Privacy Fatigue: A Damaging Effect of Social Media
Identity and privacy have become increasingly difficult concepts to manage today. That’s because there exists a completely separate world on the Internet. This world, despite its individual appearance, interacts with real life, blurring the boundaries between the self and the collective. It’s a phenomenon that can also produce so-called privacy fatigue.
If you regularly use social networks or surf the Internet you may find yourself facing the dilemma of whether to reveal more personal information than you should. Alternatively, such information may even be stolen from you without your knowledge. This can cause feelings of insecurity which may become a burden to you.
To this end, a group of psychologists has studied the concept of privacy fatigue. In this article, we tell you everything you need to know about this fascinating subject.
Privacy fatigue is a feeling of tiredness related to your belief that there’s no effective way of managing your personal information online. In fact, you feel that you’re exposing yourself to the risks derived from surfing the net and using social media.
Due to its frequency, this syndrome is fast becoming a new psychological disorder. Nevertheless, it’s not yet included in any evaluation and diagnosis manual.
Psychologists at the Ulsan National Institute of Science and Technology (South Korea) have conducted a study regarding the phenomenon of privacy fatigue. The researchers noted that large numbers of users experienced symptoms similar to psychological fatigue resulting from Internet contexts where privacy isn’t very clear.
This feeling of lack of privacy is common to all users. However, some people are more concerned about not sharing their personal information than others. In fact, these people spend a lot of time reading the terms and conditions that most users accept immediately.
Symptoms of privacy fatigue
Nowadays, there are many decisions you have to make on a daily basis. For example, you might wonder if it’s harmless to publish a certain photo. In addition, you have to make a decision about cookies on each webpage you enter, as well as choosing a good antivirus and antimalware package. These kinds of decisions can produce the following:
- Feelings of psychological fatigue. This concerns the lack of skills and resources you may have in managing your personal information on the Internet.

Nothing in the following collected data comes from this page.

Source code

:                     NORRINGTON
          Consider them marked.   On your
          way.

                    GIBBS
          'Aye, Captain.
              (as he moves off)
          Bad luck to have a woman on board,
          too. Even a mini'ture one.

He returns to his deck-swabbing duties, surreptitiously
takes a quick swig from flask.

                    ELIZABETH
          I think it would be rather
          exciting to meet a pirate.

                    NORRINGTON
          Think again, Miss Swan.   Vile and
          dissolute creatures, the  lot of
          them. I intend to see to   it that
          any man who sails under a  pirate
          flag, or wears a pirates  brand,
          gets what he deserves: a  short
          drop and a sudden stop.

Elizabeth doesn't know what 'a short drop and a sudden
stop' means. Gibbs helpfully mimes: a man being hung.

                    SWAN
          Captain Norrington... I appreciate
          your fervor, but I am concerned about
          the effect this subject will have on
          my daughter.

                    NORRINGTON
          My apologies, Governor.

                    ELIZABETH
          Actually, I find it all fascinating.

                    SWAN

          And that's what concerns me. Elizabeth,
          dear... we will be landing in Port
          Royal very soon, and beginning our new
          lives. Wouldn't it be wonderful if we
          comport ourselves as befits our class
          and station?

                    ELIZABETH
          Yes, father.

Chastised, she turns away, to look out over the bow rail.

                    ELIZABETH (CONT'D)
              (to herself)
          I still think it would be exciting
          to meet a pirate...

- Learned helplessness. You may be so overwhelmed with trying to protect your privacy, you actually end up lowering your guard due to feelings of frustration, hopelessness, or disappointment.
- An inability to clearly draw the line between public and private. Although the word “private” appears frequently on social media, the truth is that it still involves publishing something for others to see. The concepts are blurred and, with them, your ability to make appropriate decisions.
All this can lead to an abandonment of precautions in protecting your online privacy. This, in turn, can lead to problems such as theft of your personal data.
There’s currently no specific treatment for privacy fatigue. However, going to a professional will be beneficial if you find yourself suffering from this disorder. They’ll be able to establish a personalized intervention plan for you, according to your own individual needs.
The blurred line between the private and the public
Generally, we’re all concerned about the disclosure of our personal information without our consent. However, privacy fatigue and learned helplessness often make the “agreeing to terms and conditions” an automatic process.
This is known as the ” privacy paradox. “ It means that people voluntarily reveal personal information despite their concern about it. This phenomenon also has a darker side, as its roots go much deeper than simple fatigue.
One of the factors that most blurs the line between the intimate and the public is social media. At present, the construction of identity has a strong relationship with what’s published on these platforms. For this reason, many people perceive that a loss of privacy is inevitable.
The community construction of identity, the sense of belonging, and, of course, the lack of regulation, put users in a constant dilemma about privacy. However, are we really in control of our data traffic? It’s hard to tell from this side of the screen.